Identification of immunogenic epitopes from SARS-CoV-2 by OncoPeptVAC. (A) ROC curves of OncoPeptVAC TCR-binding and netMHCpan-4.1 HLA binding algorithms. A blind dataset of non-immunogenic or immunogenic HLA class-I binding T-cell epitopes from IEDB was used to assess the performance of OncoPeptVAC (cyan). The HLA-binding affinity of the epitopes expressed as percentile rank < 1% was used to assess the performance of netMHCpan-4.1 in predicting true immunogenic epitopes (orange). (B) Separation of immunogenic from non-immunogenic epitopes by OncoPeptVAC score. (C) Separation of immunogenic from non-immunogenic epitopes by HLA-binding percentile rank. (D) Schematic showing the steps used to identify immunogenic epitopes from SARS-CoV-2 proteome. (E) Number of immunogenic epitopes identified in different SARS-CoV-2 antigens. (F) HLA-A, B and C-restricted epitopes from SARS-CoV-2 proteome.

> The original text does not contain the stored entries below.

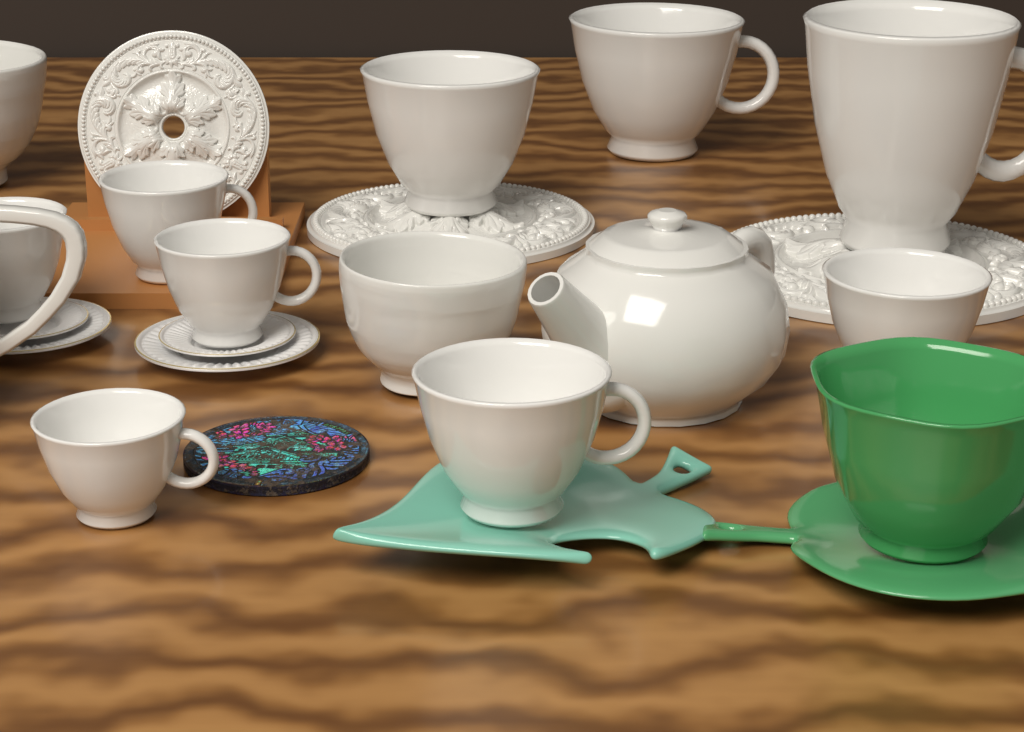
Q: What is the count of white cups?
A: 9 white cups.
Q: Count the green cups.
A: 1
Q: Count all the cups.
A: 10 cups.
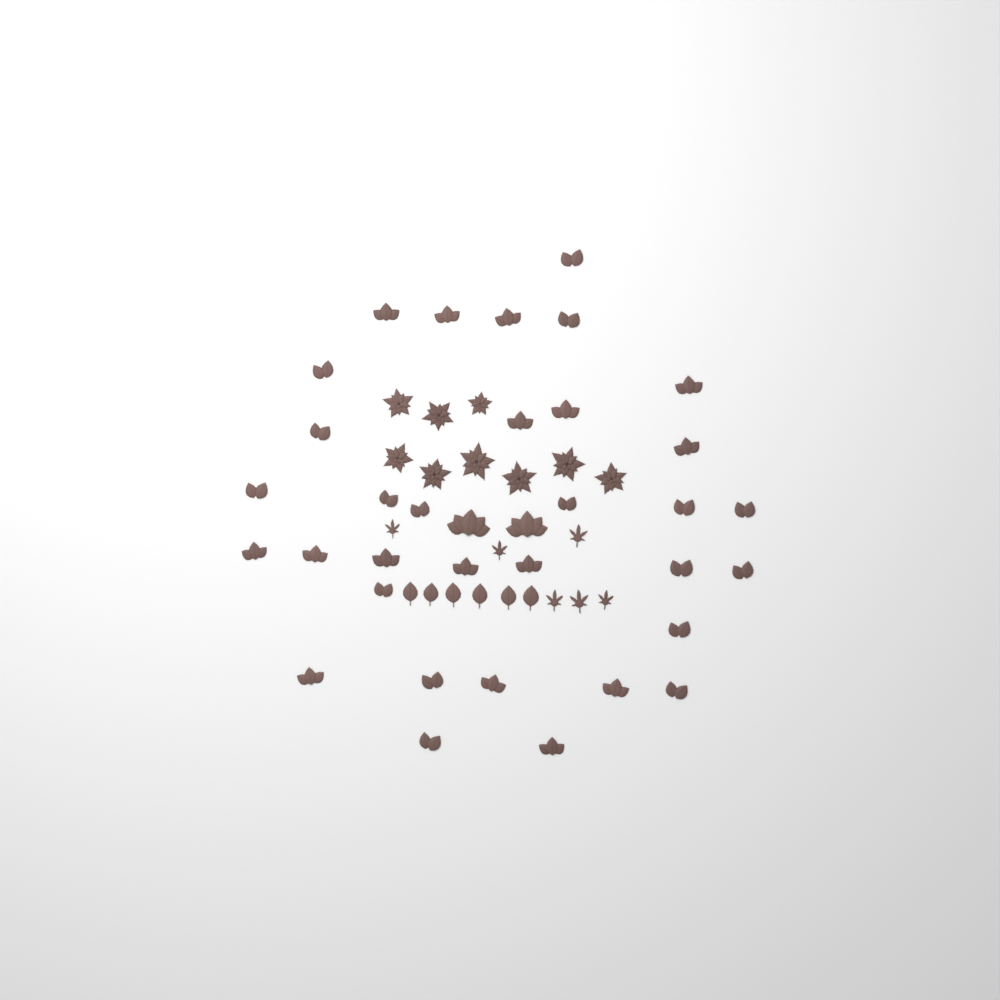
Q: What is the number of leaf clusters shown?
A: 35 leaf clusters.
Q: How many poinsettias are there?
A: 9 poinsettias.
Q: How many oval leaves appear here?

The prediction algorithm was applied to the SARS-CoV-2 proteome and screened against 23 class-I HLAs covering over 98% of the world population. A schematic of the in silico screening approach is shown in Fig.1D. Briefly, 9–11-mer peptides from the SARS-CoV-2 proteome were screened for TCR-binding against 23 HLA, and peptides with OncoPeptVAC score > 0.2 were analyzed for class-I HLA binding. Peptide-HLA pairs with a high predicted binding affinity (< 1 percentile rank) were selected, their length extended to 15-mer, and screened for class-II HLA binding (See “Methods” for details). Peptides with favorable TCR binding and class-I/II HLA binding features were selected for further validation. The number of predicted immunogenic epitopes from SARS-CoV-2 protein-coding genes is shown in Fig.1E. The distribution of OncoPeptVAC scores against different class-I HLA genes indicates a higher number of favorable TCR-binding peptides for HLA-B and C compared to HLA-A (Fig.1F). Natural biases in HLA restrictions have been reported for immunogenic HIV epitopes.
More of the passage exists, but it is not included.